When were magnets made and why it sticks to objects made with metal?


Roughly around 4,000 years ago a Greek shepherd named Magnes was reported to have been tending his sheep in a region of northern Greece called Magnesia.

He took a step and unexpectedly realized that the nails that held his shoe together and the metal tip of his staff were stuck fast to the rock he was standing on! Curiously, he began digging and discovered the first recorded lodestone. Lodestones were henceforth known as 'magnetite,' probably named after Magnes or Magnesia.

A magnetic field is always produced by moving charges.

The movement of electrons around the atom generates an electric current and causes each electron to act like a microscopic magnet.

In many substances, equal numbers of electrons spin in opposite directions, which cancels out their magnetism. So they are not influenced by the magnetic field.
In metal like Iron, there are unpaired electrons which allow them to become magnetised.
Magnets attract iron due to the influence of their magnetic field upon the iron. Before a piece of iron first enters the magnetic field of a magnet, the motion of the iron's electrons is random. 

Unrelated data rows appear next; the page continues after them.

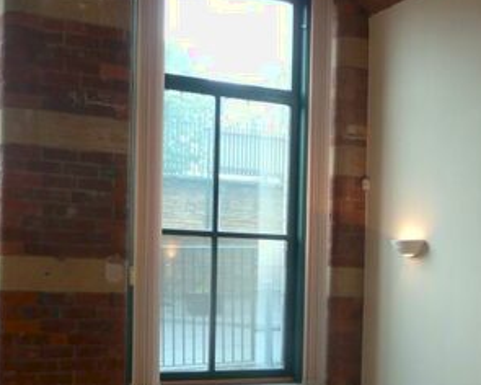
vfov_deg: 25.6
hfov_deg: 32.5
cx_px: 264
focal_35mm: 58
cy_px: 329
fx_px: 826
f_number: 3.3
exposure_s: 1/40
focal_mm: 4.1
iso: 125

As it is exposed to the magnetic field, the atoms of the iron begin to align their electrons with the direction of the magnetic field, which makes the iron magnetized as well.

This, in turn, creates an attraction between the two magnetized objects.

Materials that are not attracted to a magnet like plastic have a permeability of, essentially, 1.  There is no magnetism induced in them by an external magnetic field, and therefore, they are not attracted by a magnet.